Balenciaga Back To Basics?

Denmna Gvasalia dials down the exaggerated volumes and the extreme layering for what could be a new “standard”

About halfway through the Balenciaga autumn/winter 2025 show, a male model appeared in a dark grey, crew-neck T-shirt with the tone-on-tone word: STANDARD, in full caps. This could easily be mistaken for the incomplete branding of Japanese retailer Journal Standard or the Japan-only The North Face Standard. But no, this was Balenciaga with yet another cryptic message. Whether underscoring a standard or establishing a new standard? Or was this simply a description of clothes regarded as the most common form of its kind? Typical? The said tee would have looked ordinary—a la Gap, even—were it not for the styling of the look.

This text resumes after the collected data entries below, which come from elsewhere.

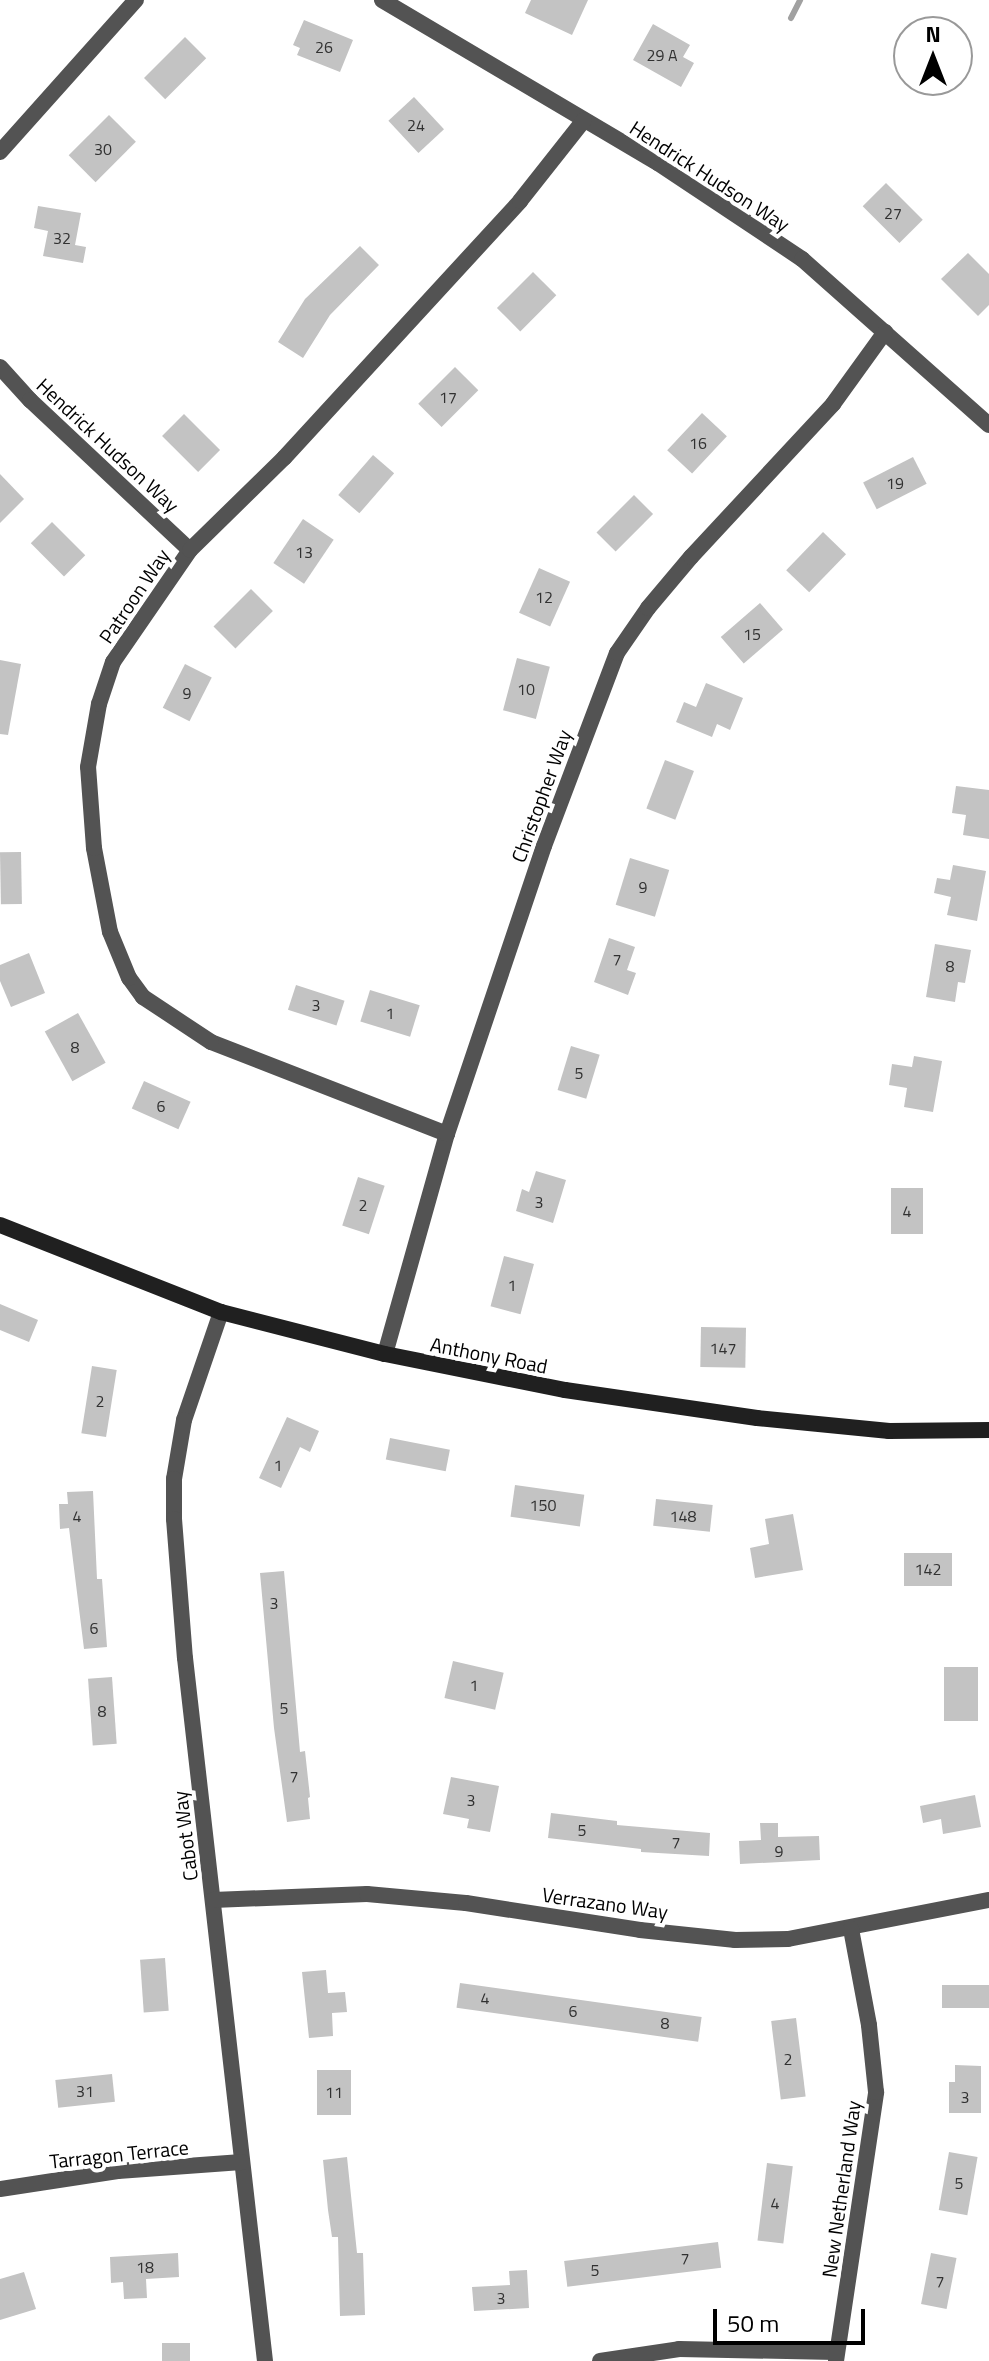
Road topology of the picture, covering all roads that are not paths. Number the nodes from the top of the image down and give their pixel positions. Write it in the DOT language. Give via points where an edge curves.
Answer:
graph roads {
  1 [pos="136,0"];
  2 [pos="382,0"];
  3 [pos="584,120"];
  4 [pos="0,152"];
  5 [pos="885,332"];
  6 [pos="0,367"];
  7 [pos="989,425"];
  8 [pos="190,550"];
  9 [pos="447,1134"];
  10 [pos="0,1225"];
  11 [pos="221,1312"];
  12 [pos="385,1354"];
  13 [pos="989,1430"];
  14 [pos="213,1900"];
  15 [pos="989,1900"];
  16 [pos="851,1929"];
  17 [pos="242,2162"];
  18 [pos="0,2189"];
  19 [pos="836,2357"];
  20 [pos="265,2361"];
  21 [pos="600,2361"];
  1 -- 4 [label="street"];
  2 -- 3 [label="street, Hendrick Hudson Way"];
  3 -- 5 [label="street, Hendrick Hudson Way" via="802,259"];
  3 -- 8 [label="street, Patroon Way" via="445,283 284,458"];
  5 -- 7 [label="street, Hendrick Hudson Way"];
  5 -- 9 [label="street, Christopher Way" via="833,404 691,557 617,653 544,846"];
  6 -- 8 [label="street, Hendrick Hudson Way"];
  8 -- 9 [label="street, Patroon Way" via="113,662 88,767 94,848 110,932 129,978 143,997 211,1042"];
  9 -- 12 [label="street, Christopher Way"];
  10 -- 11 [label="street, Anthony Road"];
  11 -- 12 [label="street, Anthony Road"];
  11 -- 14 [label="street, Cabot Way" via="184,1420 174,1479 185,1658"];
  12 -- 13 [label="street, Anthony Road" via="565,1390 757,1418 889,1431"];
  14 -- 16 [label="street, Verrazano Way" via="367,1894 735,1940 788,1939"];
  14 -- 17 [label="street, Cabot Way"];
  15 -- 16 [label="street, Verrazano Way"];
  16 -- 19 [label="street, New Netherland Way" via="876,2092"];
  17 -- 18 [label="street, Tarragon Terrace" via="118,2171"];
  17 -- 20 [label="street, Cabot Way"];
  19 -- 21 [label="street" via="679,2349"];
}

The wearer was one among the usual motley talents that populate the usual Balenciaga runway; his hair was longish and wavy and his fringe curtained a pair of massive sunglasses. In sum, achingly cool, not.

Demna Gvasalia is especially good at creating these characters that can be traced to hypster-occupied streets and personality-strong neighbourhoods (Wall Street this season?), with people for whom clothes are not circumscribed by boundaries. Mr Gvasalia was fond of saying that he designed clothes that people were already wearing, hence the omnipresence of, for example, hoodies or hood attached to garments. This season the thus-far-adopted included what could be ‘office wear’, a fast-fading category that was as anything-goes as what was worn outside corporate confines. There were neat, conventionally-fitted suits, with the models carrying what could be WFO attaché cases. One muscular male model wore a plain white shirt so fitted, he would not be out of place among bank officers in Raffles Place during lunch time. His pants were artfully creased to give the impression that the chap was alien to ironed trousers.

Talking about muscular executives, there were also those who looked like they had just stepped out of the gym after work, and did not bother to change back into their work attire. The guys wore fairly loose tank tops that were really crew-neck T-shirts, with the arms and torso crudely cut lobbed off to effect an arm hole that ended at the waist—the better-considered version of those already worn by body builders (and gym bunnies alike), for whom total cover of the torso might assert undue pressure on the hard-earned muscles. Gym wear this season was in collaboration with Puma, which, in the case of Balenciaga, means tracksuits or just the tops, all worn without athletic vibe (with above-the-knee boots for women) and surprisingly less baggy than those from previous collaborations. In fact, the tracksuits and Balenciaga are as fresh as Kim Kardashian and skimpy clothes. They have appeared so often now that it is not crazy to wonder if Balenciaga might become a tracksuit brand.

This season, the models were made to walk a runway that was quite a maze, so much so that it required frequent aerial views during the livestream to capture the dark, winding path. Only one row of seating flanked the runway, which meant every attendee enjoyed a front-row view. To better see what was quickly touted on social media as “wearable clothes”, as if there was a huge relief that Balenciaga had finally succumbed to the conventional. Such as the sexy hot pink dress Liu Wen wore to close the show? While we could have looked at this season’s Balenciaga superficially, it dawned on us that perhaps the radical is no longer that. It has been said that Balenciaga is exercising “controlled distortion” in the wake of parent company Kering’s dismal overall performance, but a brand that has used the atypical to set itself apart cannot sacrifice the unorthodox for something even Philipp Plein might find banal.